-- Work to be completed --
Exactly transcribe the line that holds "left front paw: (387, 296)" and every remaining line of the records, up to and including the final one, with nothing else.

[Records for the task]

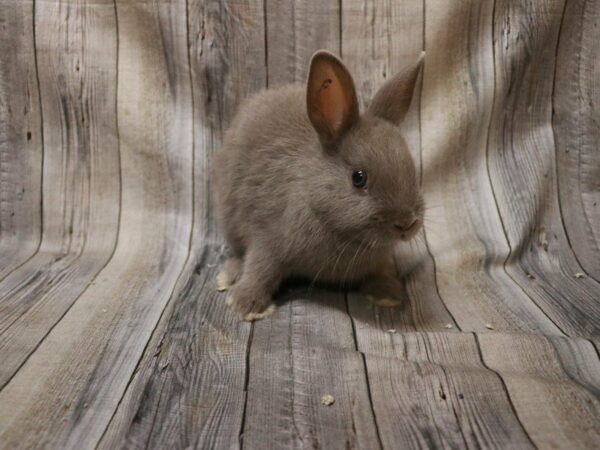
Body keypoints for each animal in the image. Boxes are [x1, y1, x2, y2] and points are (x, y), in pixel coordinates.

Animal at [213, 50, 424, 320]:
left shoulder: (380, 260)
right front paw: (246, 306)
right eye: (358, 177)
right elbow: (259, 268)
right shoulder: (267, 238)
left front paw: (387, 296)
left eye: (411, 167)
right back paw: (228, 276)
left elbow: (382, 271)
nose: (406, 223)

[/Records for the task]

-- Response area --
left front paw: (387, 296)
left eye: (411, 167)
right back paw: (228, 276)
left elbow: (382, 271)
nose: (406, 223)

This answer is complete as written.